- [Seitenausschnitt]:
□ □ □ □ □ □ □

Engagement.

[169] Man gehe auf die zu wählende Dame zu, bleibe zirka 2 Schritte vor derselben stehen und mache eine Verbeugung, wobei man gleichzeitig seinen Wunsch durch passende Worte äußern kann, sei aber nicht schüchtern und blöde dabei. Wenn man spricht, so spreche man deutlich, sei aber auch nicht zu frei, sondern hatte hübsch die Mitte zwischen Schüchternheit und Dreistigkeit.

Die Dame gebe durch Erheben vom Sitze zu erkennen, daß sie geneigt ist, mit dem Herrn zu tanzen. Das Erheben erfolge aber nicht zu schnell, so daß es nicht aussieht, als wollte sie dem Herrn entgegengehen und habe nur auf sein Engagement gewartet, aber auch nicht zu langsam, daß sie nicht den Verdacht erwecke, der betreffende Herr komme ungelegen und sie tanze nur artigkeitshalber mit ihm.

Als feststehende Regel beobachte man, daß die Dame, sobald sie engagiert wird, den Tanz auch mit dem betreffenden Herrn tanzen muß, und es ist eine große Beleidigung, wenn sie einem Herrn den Tanz abschlägt und mit einem anderen tanzt. Will sie mit einem Herrn, der sie zum Tanz auffordert, aus irgend einem Grunde nicht tanzen, so darf sie überhaupt an diesem Tanze nicht teilnehmen. Alleinige Ausnahme macht eine vorherige Engagierung, die allerdings, wie vorhin schon ausgesprochen, nicht vorkommen sollte.[169]

Wird eine Dame von zwei Herren, gleichzeitig gebeten, so wählt sie den Vornehmeren, sonst aber denjenigen, den sie zuerst bemerkte. Der jüngere Herr sollte den älteren, der geringere dem vornehmeren den Tanz abtreten.

□ □ □ □ □ □ □

- [Auszüge der Einträge]:
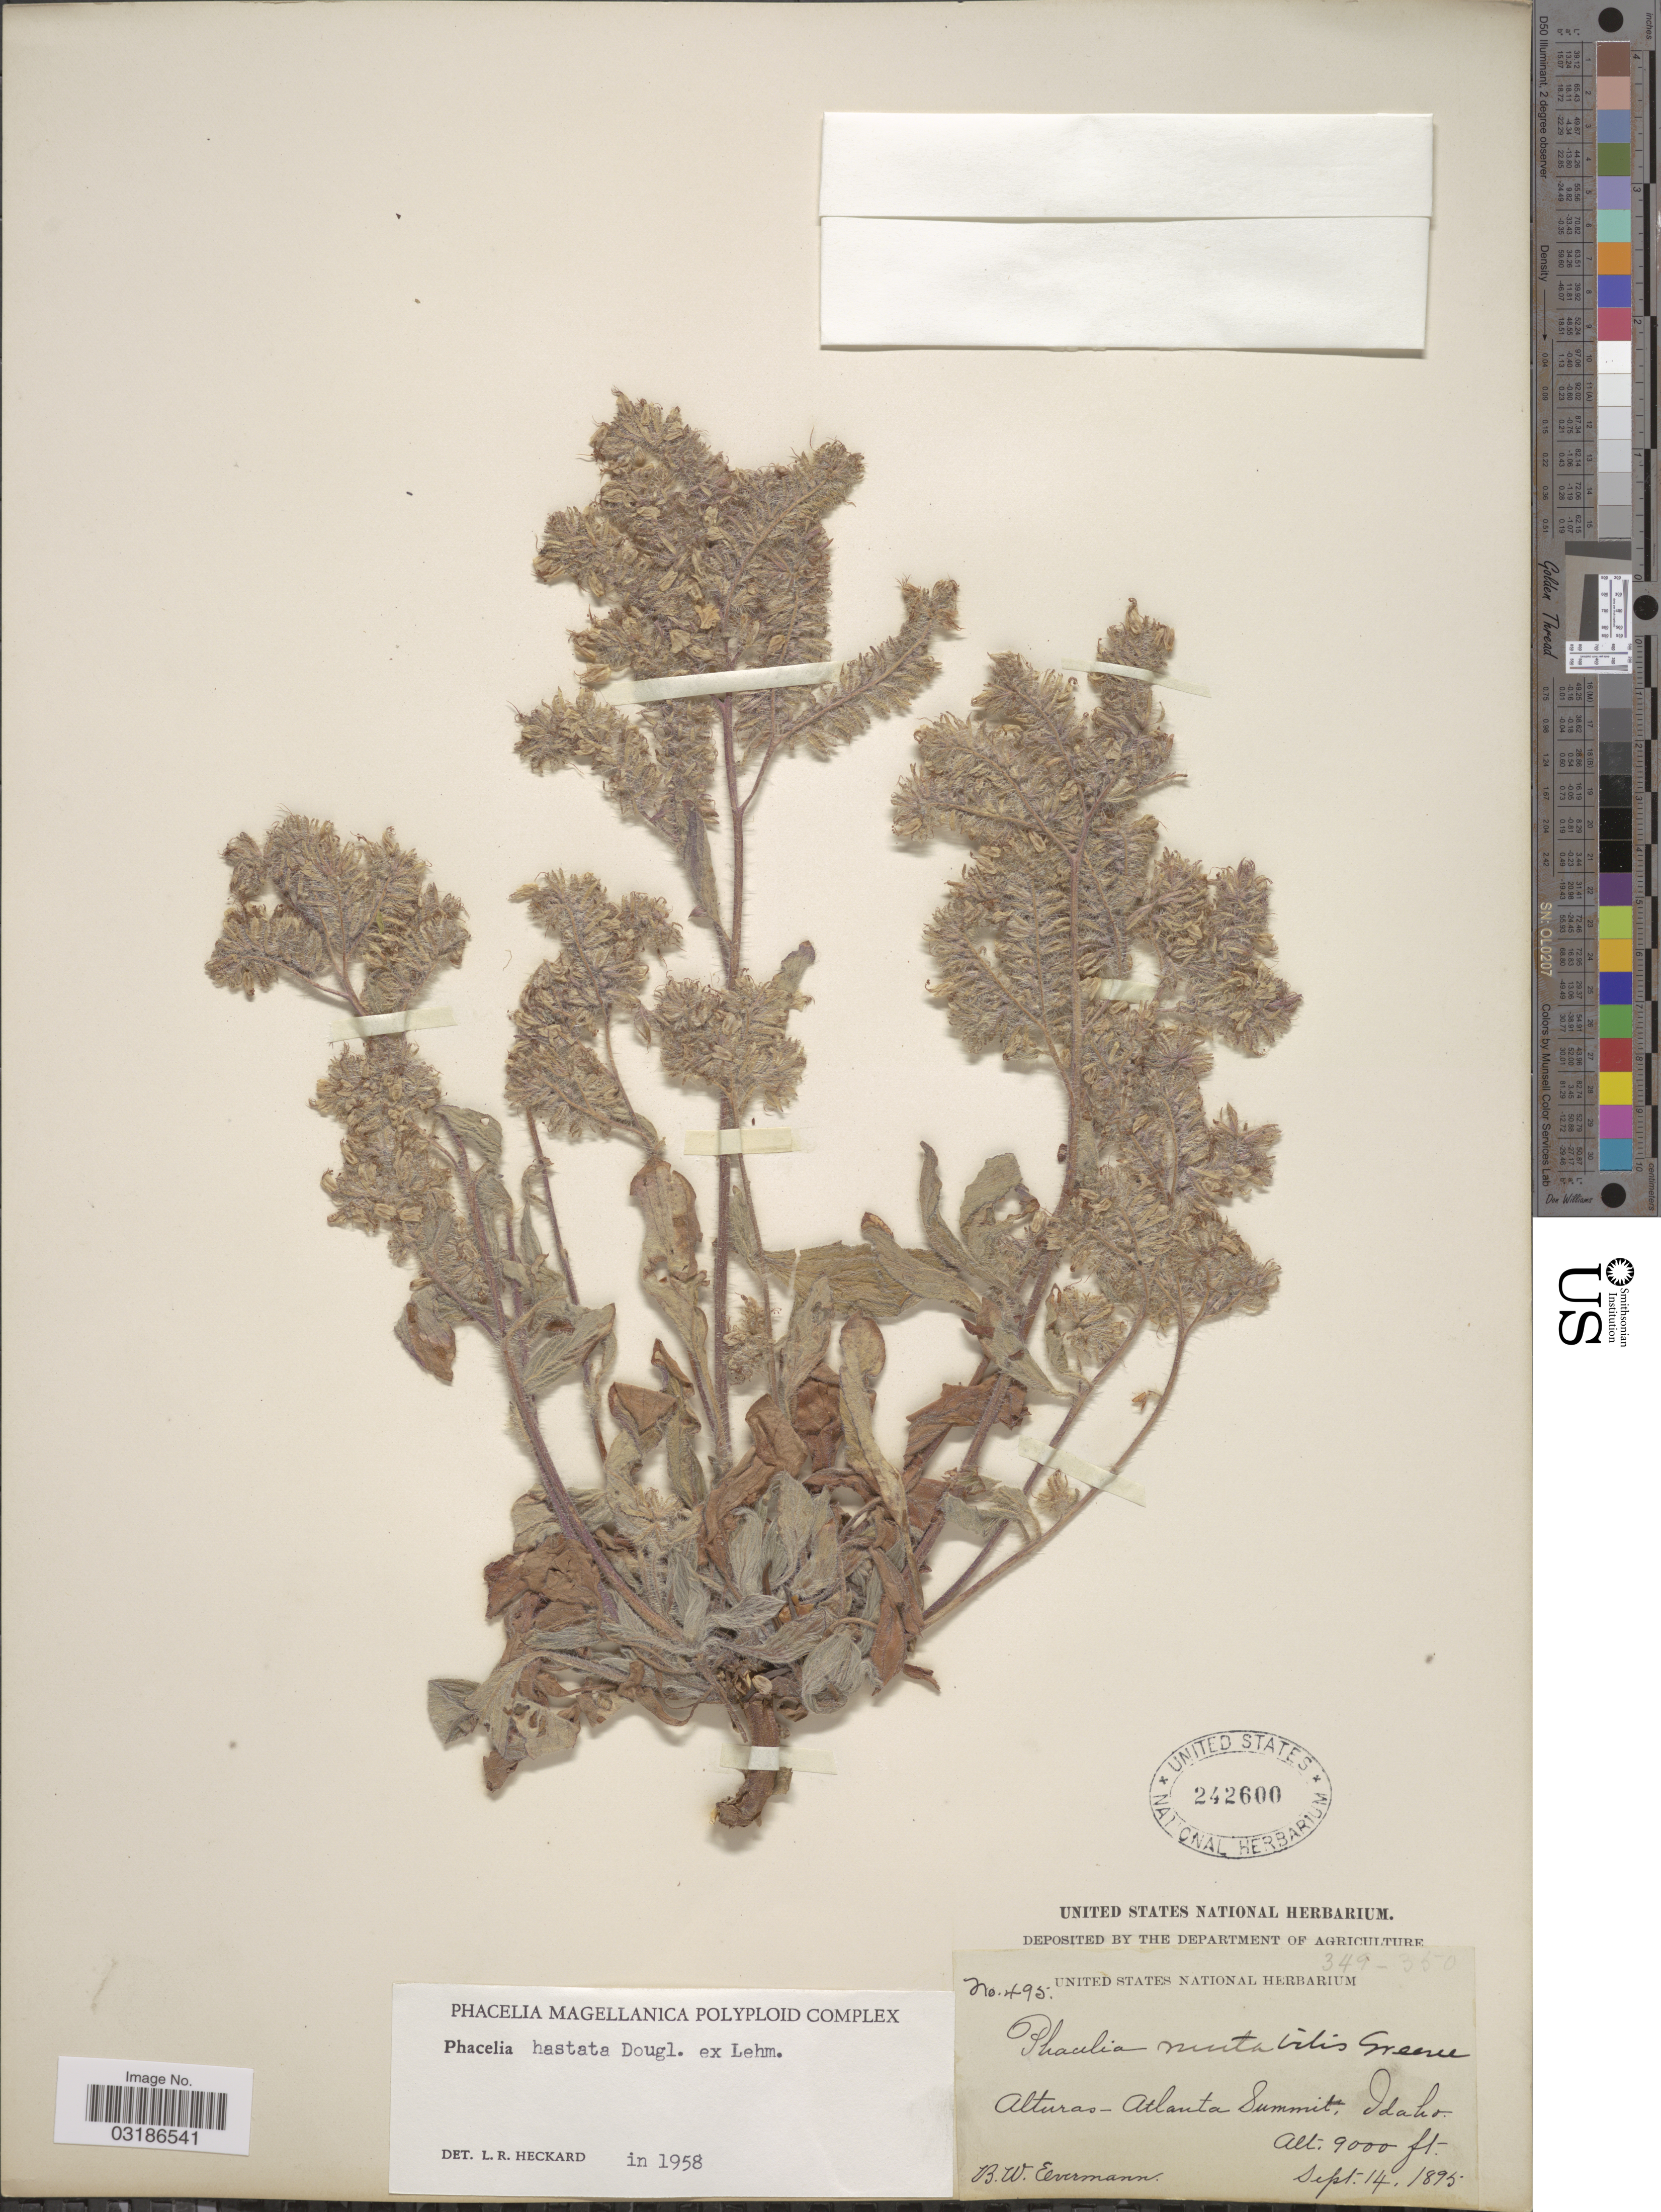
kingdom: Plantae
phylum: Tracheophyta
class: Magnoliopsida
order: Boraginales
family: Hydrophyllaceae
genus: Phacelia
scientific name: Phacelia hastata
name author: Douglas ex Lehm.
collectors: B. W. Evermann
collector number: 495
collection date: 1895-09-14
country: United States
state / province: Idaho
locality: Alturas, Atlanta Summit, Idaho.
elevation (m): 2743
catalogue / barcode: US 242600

□ □ □ □ □ □ □

- [Aufgaben]:
• A. Gib aus dem Text über die Tanzaufforderung den Abschnitt wörtlich wieder, der mit den Worten „[169] Man gehe“ einsetzt und mit „Schüchternheit und Dreistigkeit.“ schließt.
• B. Wen wählt eine Dame laut dem Text über die Tanzaufforderung, wenn zwei Herren sie gleichzeitig bitten?
• C. Schreibe den Text über die Tanzaufforderung im Anschluss an seinen letzten Satz weiter.

- [Lösungen]:
• A.
[169] Man gehe auf die zu wählende Dame zu, bleibe zirka 2 Schritte vor derselben stehen und mache eine Verbeugung, wobei man gleichzeitig seinen Wunsch durch passende Worte äußern kann, sei aber nicht schüchtern und blöde dabei. Wenn man spricht, so spreche man deutlich, sei aber auch nicht zu frei, sondern hatte hübsch die Mitte zwischen Schüchternheit und Dreistigkeit.

• B. Sie wählt den Vornehmeren, sonst aber denjenigen, den sie zuerst bemerkte.

• C.
Nimmt eine Dame das Engagement nicht an, so erhebe sie sich vom Sitz und gebe dem Herrn in freundlicher Weise unter Versicherung ihres Bedauerns den Grund an, weshalb sie den Tanz abschlägt. Der Herr gebe aber auch nicht etwa seinem Unwillen durch Mienen und Geberden Ausdruck, sondern entferne sich mit einer freundlichen Verbeugung.

Nimmt die Dame die Aufforderung an, so stehe sie auf, um durch Verbeugung ihre Einwilligung kund zu tun. Der Herr darf die Dame hierbei nicht unterbrechen. Hiernach bietet der Herr, indem er sich gegen die Dame verbeugt, dieser seinen rechten Arm, was mit Worten ausgedrückt sagen würde: »Bitte höflichst, mir ihren Arm zu reichen«? Die Dame legt dann ihren linken Arm in den rechten des Herrn. Hierbei verbeugt sich die Dame gegen den Herrn zum Dank für den ihr gebotenen Arm. Beide begeben sich nun in gemessenen Schritten in die Reihe der tanzenden Paare.

Kinder reichen sich nicht den Arm sondern führen sich an der Hand.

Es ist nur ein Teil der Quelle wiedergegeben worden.